President Felix Tshisekedi, who once vowed to transform DR Congo into “the Germany of Africa”, has promised to create jobs if he is re-elected, after a first term marked by economic growth but soaring inflation.
The 60-year-old has presided over years of economic upturn — with more than six percent GDP growth projected for this year — and ballooning national budgets.
But inflation, which is at about 20 percent this year, and stubborn joblessness are a drag on economic prosperity as the vast central African nation prepares to go to the polls on December 20.
“Everything indicates that there has been considerable progress,” Congolese Finance Minister Nicolas Kazadi told reporters this week.
Foreign-currency reserves have soared from about $1 billion when the government took office in 2019, to nearly $5 billion this year, he said.
The annual budget will also swell to about $16 billion, from $5.7 billion in 2019, the minister added, driven mostly by mining-sector growth.
The Democratic Republic of Congo is Africa’s top copper producer and the world’s largest producer of cobalt — a key component of batteries used in electronics and electric vehicles.
But little wealth trickles down in the DRC.
About two thirds of the 100-million population survive on under $2.15 a day, according to the World Bank.
Precise figures are scarce but most Congolese work informally.
Jobs are a hot-button electoral issue — Tshisekedi has promised to create 6.4 million by attracting investors, and the main opposition candidates are also promising jobs.
“Put your trust in me and you will be satisfied,” the president told supporters in in the east of the country this week, referring to job creation.
Push to diversify
The World Bank expects GDP growth to reach 6.8 percent this year, driven mainly by mining.
The economy grew 8.9 percent in 2022, and 6.2 percent the year before, the bank said.
“The Congolese government has made extraordinary progress,” said World Bank country director Albert Zeufack.
Better tax collection has helped triple the national budget over five years, he said.
But he cautioned that mining-driven growth did not deliver the level of employment needed to alleviate poverty.
Tshisekedi has pushed to diversify the economy.
In 2019, he promised to make DRC the “Germany of Africa” and he has pledged to build a battery factory using domestically mined minerals.
But the scheme has been slow to get going.
Experts view it as quixotic, in a country with regular power cuts and little manufacturing expertise.
For many, the economic growth only exists on paper for now.

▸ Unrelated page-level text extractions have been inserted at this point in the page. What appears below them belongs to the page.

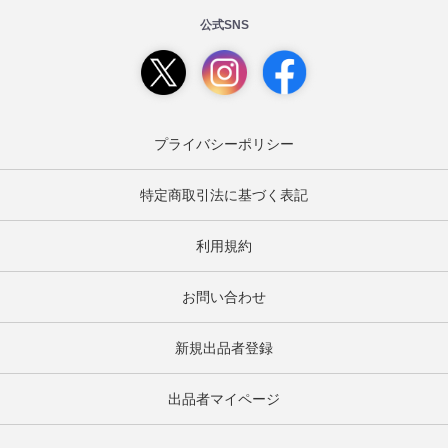
公式SNS
プライバシーポリシー
特定商取引法に基づく表記
利用規約
お問い合わせ
新規出品者登録
出品者マイページ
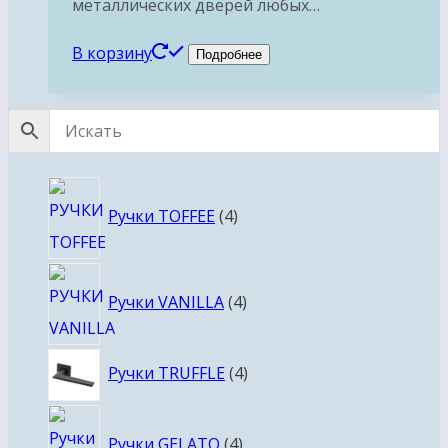
металлических дверей любых…
В корзину
Подробнее
4
Ручки TOFFEE
4
товара
4
Ручки VANILLA
4
товара
4
Ручки TRUFFLE
4
товара
4
Ручки GELATO
4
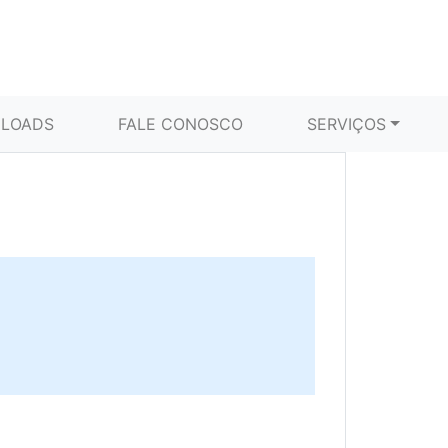
LOADS
FALE CONOSCO
SERVIÇOS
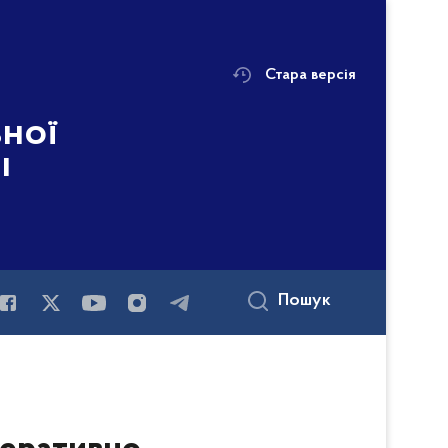
Стара версія
ьної
і
Пошук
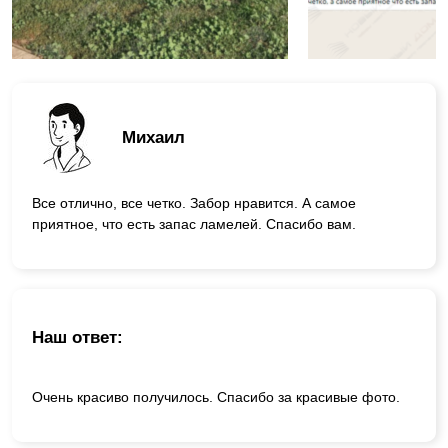
Михаил
Все отлично, все четко. Забор нравится. А самое
приятное, что есть запас ламелей. Спасибо вам.
Наш ответ:
Очень красиво получилось. Спасибо за красивые фото.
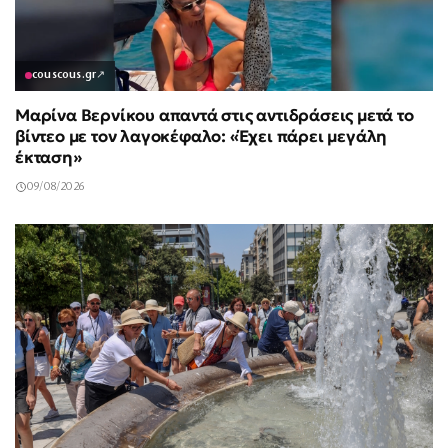
couscous.gr
↗
Μαρίνα Βερνίκου απαντά στις αντιδράσεις μετά το
βίντεο με τον λαγοκέφαλο: «Έχει πάρει μεγάλη
έκταση»
09/08/2026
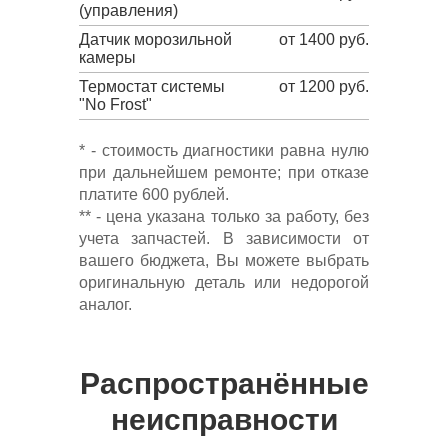
(управления)
Датчик морозильной
от 1400 руб.
камеры
Термостат системы
от 1200 руб.
"No Frost"
* - стоимость диагностики равна нулю
при дальнейшем ремонте; при отказе
платите 600 рублей.
** - цена указана только за работу, без
учета запчастей. В зависимости от
вашего бюджета, Вы можете выбрать
оригинальную деталь или недорогой
аналог.
Распространённые
неисправности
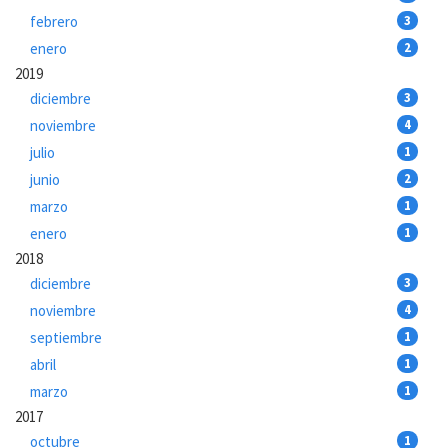
febrero
3
enero
2
2019
diciembre
3
noviembre
4
julio
1
junio
2
marzo
1
enero
1
2018
diciembre
3
noviembre
4
septiembre
1
abril
1
marzo
1
2017
octubre
1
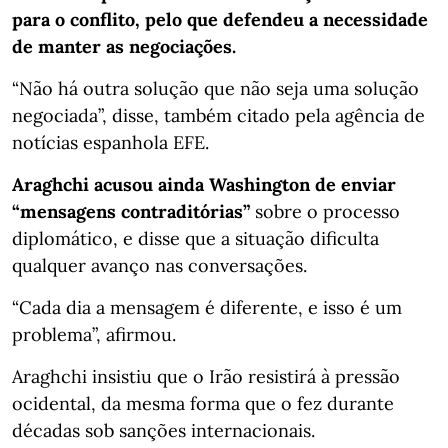
para o conflito, pelo que defendeu a necessidade
de manter as negociações.
“Não há outra solução que não seja uma solução
negociada”, disse, também citado pela agência de
notícias espanhola EFE.
Araghchi acusou ainda Washington de enviar
“mensagens contraditórias”
sobre o processo
diplomático, e disse que a situação dificulta
qualquer avanço nas conversações.
“Cada dia a mensagem é diferente, e isso é um
problema”, afirmou.
Araghchi insistiu que o Irão resistirá à pressão
ocidental, da mesma forma que o fez durante
décadas sob sanções internacionais.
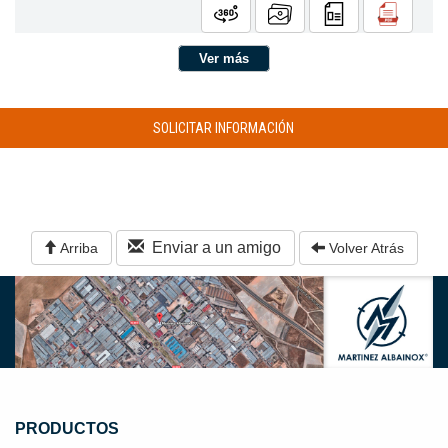
Ver más
SOLICITAR INFORMACIÓN
Enviar a un amigo
Arriba
Volver Atrás
PRODUCTOS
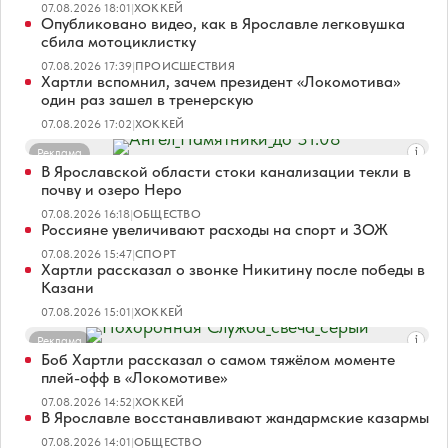
07.08.2026 18:01
|
ХОККЕЙ
Опубликовано видео, как в Ярославле легковушка
сбила мотоциклистку
07.08.2026 17:39
|
ПРОИСШЕСТВИЯ
Хартли вспомнил, зачем президент «Локомотива»
один раз зашел в тренерскую
07.08.2026 17:02
|
ХОККЕЙ
Реклама
В Ярославской области стоки канализации текли в
почву и озеро Неро
07.08.2026 16:18
|
ОБЩЕСТВО
Россияне увеличивают расходы на спорт и ЗОЖ
07.08.2026 15:47
|
СПОРТ
Хартли рассказал о звонке Никитину после победы в
Казани
07.08.2026 15:01
|
ХОККЕЙ
Реклама
Боб Хартли рассказал о самом тяжёлом моменте
плей-офф в «Локомотиве»
07.08.2026 14:52
|
ХОККЕЙ
В Ярославле восстанавливают жандармские казармы
07.08.2026 14:01
|
ОБЩЕСТВО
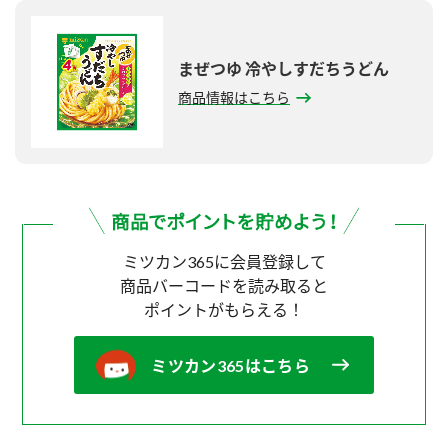
まぜつゆ 冷やしすだちうどん
商品情報はこちら
ミツカン365に会員登録して
商品バーコードを読み取ると
ポイントがもらえる！
ミツカン365はこちら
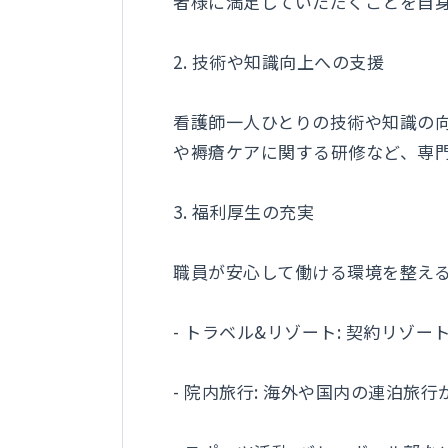
者様に満足していただくことを自
2. 技術や知識向上への支援
看護師一人ひとりの技術や知識の
や褥瘡ケアに関する研修など、専
3. 福利厚生の充実
職員が安心して働ける環境を整え
- トラベル&リゾート: 契約リ
- 院内旅行: 海外や国内の連泊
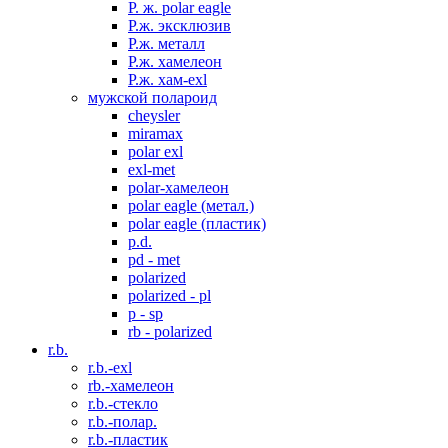
P. ж. polar eagle
P.ж. эксклюзив
Р.ж. металл
P.ж. хамелеон
Р.ж. хам-exl
мужской полароид
cheysler
miramax
polar exl
exl-met
polar-хамелеон
polar eagle (метал.)
polar eagle (пластик)
p.d.
pd - met
polarized
polarized - pl
p - sp
rb - polarized
r.b.
r.b.-exl
rb.-хамелеон
r.b.-стекло
r.b.-полар.
r.b.-пластик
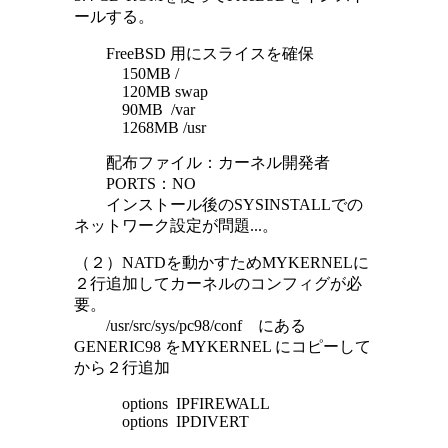
ールする。
FreeBSD 用にスライスを確保
150MB /
120MB swap
90MB /var
1268MB /usr
配布ファイル：カーネル開発者
PORTS：NO
インストール後のSYSINSTALLでの
ネットワーク設定が問題...。
（２）NATDを動かすためMYKERNELに
２行追加してカーネルのコンフィグが必
要。
/usr/src/sys/pc98/conf にある
GENERIC98 をMYKERNEL にコピーして
から２行追加
options IPFIREWALL
options IPDIVERT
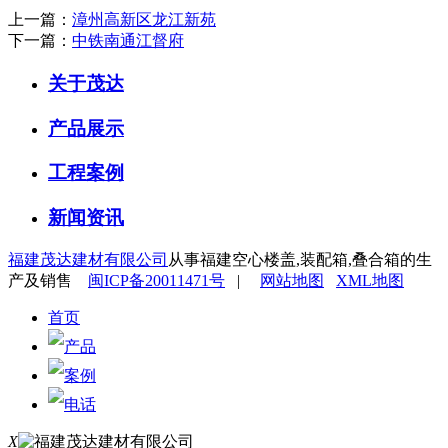
上一篇：
漳州高新区龙江新苑
下一篇：
中铁南通江督府
关于茂达
产品展示
工程案例
新闻资讯
福建茂达建材有限公司
从事福建空心楼盖,装配箱,叠合箱的生
产及销售
闽ICP备20011471号
|
网站地图
XML地图
首页
产品
案例
电话
X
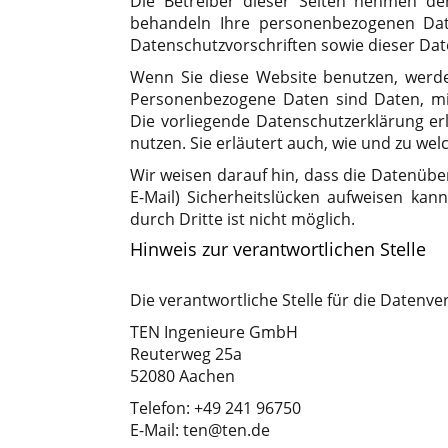
Die Betreiber dieser Seiten nehmen de
behandeln Ihre personenbezogenen Date
Datenschutzvorschriften sowie dieser Dat
Wenn Sie diese Website benutzen, werd
Personenbezogene Daten sind Daten, mit
Die vorliegende Datenschutzerklärung er
nutzen. Sie erläutert auch, wie und zu we
Wir weisen darauf hin, dass die Datenübe
E-Mail) Sicherheitslücken aufweisen kan
durch Dritte ist nicht möglich.
Hinweis zur verantwortlichen Stelle
Die verantwortliche Stelle für die Datenve
TEN Ingenieure GmbH
Reuterweg 25a
52080 Aachen
Telefon: +49 241 96750
E-Mail: ten@ten.de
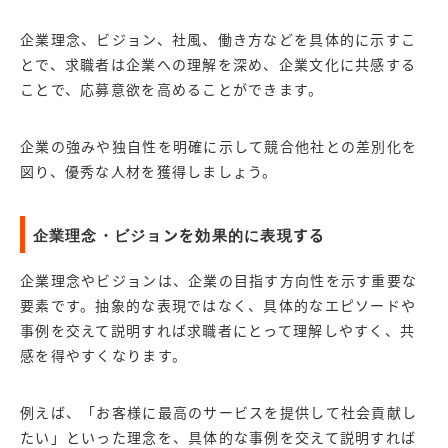
企業理念、ビジョン、社風、働き方などを具体的に示すこ
とで、求職者は企業への理解を深め、企業文化に共感する
ことで、応募意欲を高めることができます。
企業の強みや独自性を明確に示して競合他社との差別化を
図り、優秀な人材を獲得しましょう。
企業理念・ビジョンを効果的に表現する
企業理念やビジョンは、企業の目指す方向性を示す重要な
要素です。抽象的な表現ではなく、具体的なエピソードや
事例を交えて説明すれば求職者にとって理解しやすく、共
感を得やすくなります。
例えば、「お客様に最高のサービスを提供して社会貢献し
たい」といった理念を、具体的な事例を交えて説明すれば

“There is certainly economic growth but it’s not responding to needs,” said economics professor Albert Malukisa from the Catholic University of Congo.
Graft
Malukisa said the problems facing the economy were severe, from scant infrastructure to rampant unemployment and inflation.
But he cast corruption as the core issue, deterring serious investors.
“It’s the conduct and behaviour of the political class that we need to start changing upstream to make things work,” he said.
The DRC ranks 166th out of 180 countries in Transparency International’s Corruption Perceptions Index.
Tshisekedi initially made efforts to fight graft, Malukisa said, but it remains the norm.
He pointed to unpaid civil servants as evidence of the problem.
Dozens of ex-government officials protested loudly last month in the capital, Kinshasa, after losing their jobs in a reshuffle and complained they had not received severance pay.
“They’re embezzling the money,” said one deflated-looking former agriculture ministry official, holding a placard outside a government department.
A government spokesman did not respond to a request for comment about the unpaid dues.
‘Making losses’
Inflation reached 22 percent year-on-year in October, according to the International Monetary Fund.
It is partly due to global hikes in inflation, a fallout from the Ukraine war.
But poorly managed government spending has also led to the Congolese franc depreciating against the dollar, according to several experts.
Nana Luka, a banana seller in Kinshasa, said higher wholesale costs were driving her under.
“I’m making losses, because the dollar is rising,” she grumbled.
Opposition candidates have been quick to highlight the dollar-franc exchange rate as proof of the government’s failure.
Matata Ponyo, an ex-prime minister campaigning for leading opposition figure Moise Katumbi, told a rally this week that the exchange rate was stable when he was in office — to cheers.
Tshisekedi has also been met with jeers about the exchange rate.
The government has pledged to fix the problem.
“It’s a challenge that we have,” Kazadi, the finance minister, said, pinning the blame mainly on macroeconomic factors.